Active to the last, he has recently been seen in the Spitfire film just released. However, as well as being the youngest Spitfire pilot in combat in WWII, he was known for his modesty about his achievements in the Battle of Britain and other theatres, and for his book First Light, which was published in 2002.
First Light is a moving yet clear-eyed memoir, which pulls no punches and conveys movingly the many emotions experienced by Wellum as a fighter pilot. Unusual both in being written and published so long after the war, and for its self-deprecating tone, the memoir was written when Wellum’s life was at a low ebb, to convince himself that he was worth something once, although heroism is the last thing Wellum talks about in the book.
One constant in his book is his passionate love of flying. Even with his life on the line and the Battle of Britain in the balance, Wellum still beams like a schoolboy at the thought of flying a Spitfire. “When I was first given one to fly, my first emotion was almost intimidation. [The fighter] felt like a thoroughbred horse watching a new rider coming up and wondering how much to be bloody minded.
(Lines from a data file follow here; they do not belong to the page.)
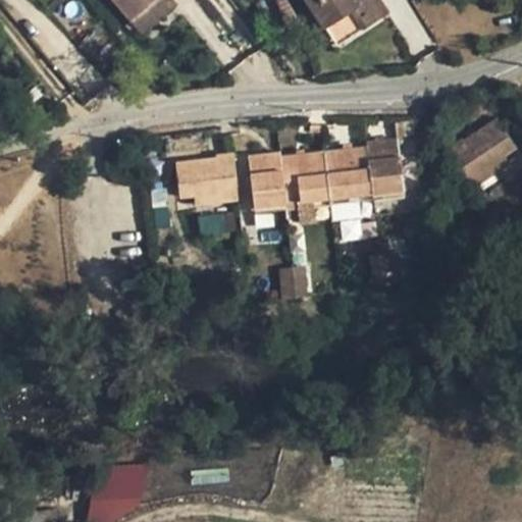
[(112,0),(132,21),(155,0),(112,0)]
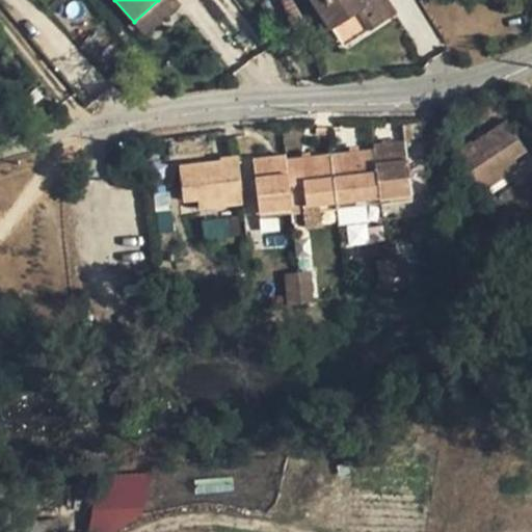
[(177,0),(158,0),(134,22),(144,34),(180,3),(177,0)]
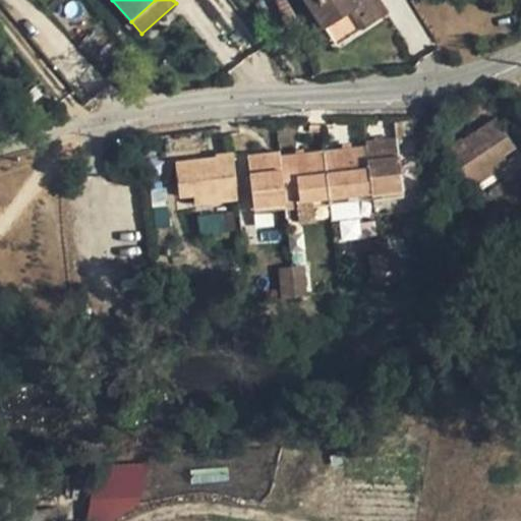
[(377,0),(305,0),(328,35),(355,17),(363,30),(387,14),(377,0)]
But once I was inside, the Spitfire, quite frankly, flew me.”
Wellum always stressed that the pilots in the Battle of Britain couldn’t have defeated the Luftwaffe without first-rate aircraft and tireless support staff, and he was cheered that the public appreciation for the achievements and sacrifices of his generation is still so much in evidence. “It’s nice to be remembered,” he said. “Because being remembered covers everybody, including all those chaps who were killed. That’s what’s important, not medals or thanks.”